いろいろな博士号を持っている人の知り合いが
いますがここまで変な人はいません。いるわけ
ないです。
投稿: 地方に住む人 | 2007年12月19日 (水) 12時01分
心理学の分野で修士号を持つ者です。池○氏は内側から壊れはじめてるのかなー、なんて感想を持ちます。おそらく愛情飢餓感が強く、自我の脆い人なのでしょう。それゆえに、全ての労働者をフリーターに!なんて熱く語っておきながら、自分は博士号という権威に知らず知らずにすがっていく。
また、ノンキャリアに修士が必要ないという発想も、彼が日頃から熱く語っている労働者の生産性の向上と矛盾します。民間企業に限らず官庁においても、新たな課題は会議室でなくて現場で発見されるという意識を共有した組織のパフォーマンスが上がっていくというのは、昨今マネジメントの大きな流れです。キャリア・ノンキャリアに関わらず、現場の労働者・公務員が力を付けていくことは今後必須です。
池○さんは、知的でエネルギッシュな人です。ただ、愛情飢餓感は着地点を誤らせます。hamachan頑張って下さい。
投稿: 愛情飢餓感 | 2007年12月19日 (水) 14時14分
池○さんとはひたすら関わらないようにしておりますので、貴殿の英断に敬服いたしますw
池○さんはブログ&ネット界では古くから「やたら大きな声で珍妙なことを書いてる変な人」として知られ、実社会へ及ぼす悪影響はないってことで、みんな笑って放置してたんですが。。。
ですから、あまりまともに関わらないことが得策です。何をいっても通用する相手ではないし、そもそも個人に対する尊敬の眼差しとか人権感覚のない方なので、分が悪くなってくると口汚く罵倒の言葉を繰り返すだけですから。一応、大学などで教鞭をもたれるようなので、せめて社会人としての節度ぐらいは…と思うんですがね(笑)
投稿: 通りすがりのミーちゃん | 2007年12月19日 (水) 23時30分
むしろQWERTY配列を巡る稲葉先生と安岡先生の小競り合いを思い出しましたが。
「愛情飢餓感」なんて概念は不要で、なんでも経済学的手法のナイフで切ろうとするのはいいが学問の方法論に疎いので足場を踏み外す、というだけでしょう。
ご当人にしてみればマル経のものまねとアラン・ソーカルを託(かこ)っているんでしょうけどねえ。
投稿: 臆病者 | 2007年12月19日 (水) 23時52分
一知半解、無知蒙昧
語彙が増えました(爆)
池田先生のブログのコメント欄に書き込みしている池田説信奉者がどんな方達なのか興味があります。
池田先生のご主張はほんの少し前までは結構世間受けしていたんですね。その世論の振幅が正直怖いです。
投稿: NSR初心者 | 2007年12月20日 (木) 00時53分
いよいよ彼が本性を露呈しはじめました。
=-=-=-=-=
» **設問 1**
ページ抜粋の「池○さんは、知的でエネルギッ」から「って放置してたんですが。。。」までを、「エネルギッシュ」を「活動的」に置き換えて書き写してください。
» **設問 2**
次の(a)〜(c)がページ抜粋の内容と合っているかを、それぞれ「はい」か「いいえ」で答えてください。判断の根拠となる本文の語句もそのまま引用してください。
(a) 心理学の分野で修士号を持つと名乗る投稿がある。
(b) ノンキャリアに修士が必要ないという発想は、労働者の生産性の向上と一致すると述べられている。
(c) QWERTY配列をめぐる稲葉先生と安岡先生の小競り合いに触れた投稿がある。

» **データ抜粋**
=-=-=-=-=
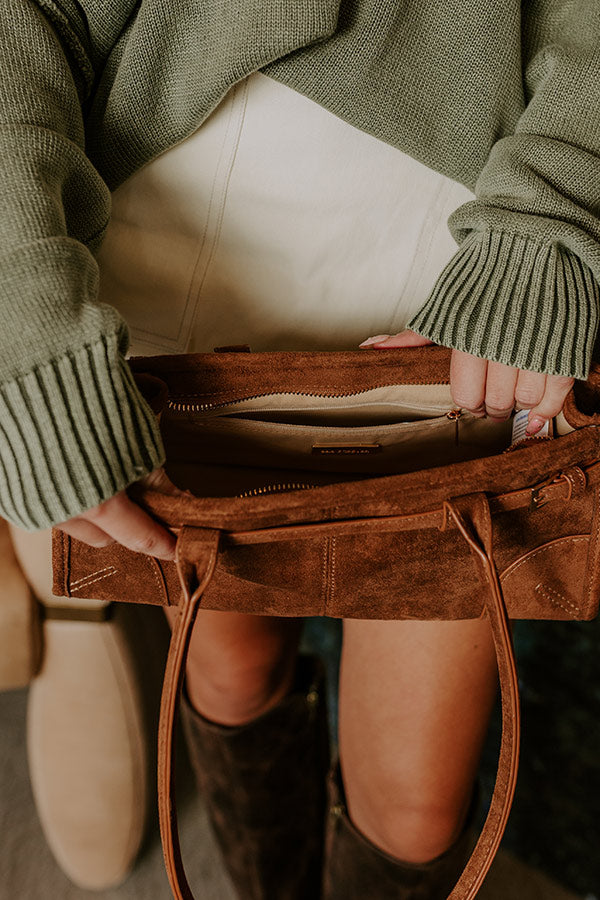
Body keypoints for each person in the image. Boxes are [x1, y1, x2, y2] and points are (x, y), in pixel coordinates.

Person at [1, 1, 598, 898]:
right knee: (230, 669)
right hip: (166, 288)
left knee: (414, 808)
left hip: (461, 276)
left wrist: (558, 213)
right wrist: (22, 325)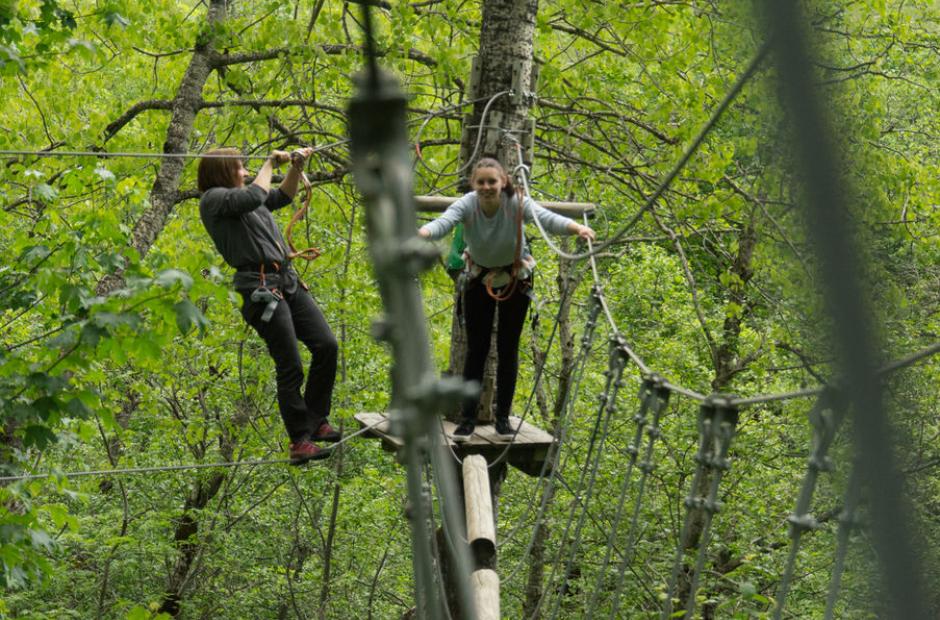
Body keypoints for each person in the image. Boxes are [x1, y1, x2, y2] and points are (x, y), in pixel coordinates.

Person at [418, 157, 595, 442]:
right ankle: (467, 418)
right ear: (474, 184)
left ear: (503, 183)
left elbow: (547, 218)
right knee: (477, 349)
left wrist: (578, 229)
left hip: (515, 278)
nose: (487, 187)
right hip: (479, 278)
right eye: (481, 182)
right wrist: (421, 233)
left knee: (507, 348)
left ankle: (502, 418)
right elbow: (444, 222)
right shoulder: (467, 204)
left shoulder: (517, 203)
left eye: (492, 181)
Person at [198, 147, 340, 463]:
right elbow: (253, 195)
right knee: (290, 364)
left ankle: (316, 420)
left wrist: (295, 167)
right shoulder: (214, 200)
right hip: (258, 287)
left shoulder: (249, 199)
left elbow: (283, 196)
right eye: (240, 167)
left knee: (326, 345)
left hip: (286, 281)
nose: (246, 171)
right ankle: (299, 440)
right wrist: (269, 163)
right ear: (224, 171)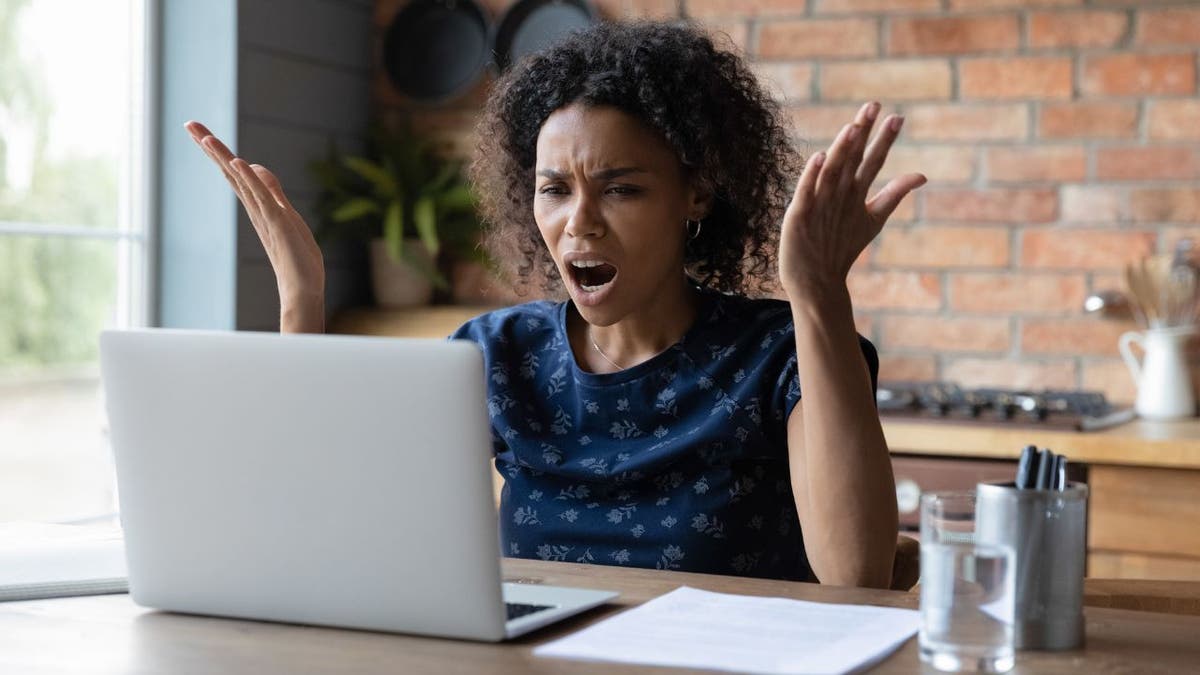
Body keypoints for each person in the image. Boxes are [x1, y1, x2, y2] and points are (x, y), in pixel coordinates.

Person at [185, 20, 924, 588]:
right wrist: (301, 300)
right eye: (555, 188)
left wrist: (820, 293)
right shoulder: (497, 354)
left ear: (694, 195)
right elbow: (339, 527)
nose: (580, 222)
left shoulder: (781, 351)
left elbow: (856, 574)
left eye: (621, 187)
=-=-=-=-=
» **解答欄 1**
池○さんは、知的で活動的な人です。ただ、愛情飢餓感は着地点を誤らせます。hamachan頑張って下さい。
投稿: 愛情飢餓感 | 2007年12月19日 (水) 14時14分
池○さんとはひたすら関わらないようにしておりますので、貴殿の英断に敬服いたしますw
池○さんはブログ&ネット界では古くから「やたら大きな声で珍妙なことを書いてる変な人」として知られ、実社会へ及ぼす悪影響はないってことで、みんな笑って放置してたんですが。。。

» **解答欄 2**
(a) はい。「心理学の分野で修士号を持つ者です。」
(b) いいえ。「彼が日頃から熱く語っている労働者の生産性の向上と矛盾します」
(c) はい。「QWERTY配列を巡る稲葉先生と安岡先生の小競り合いを思い出しました」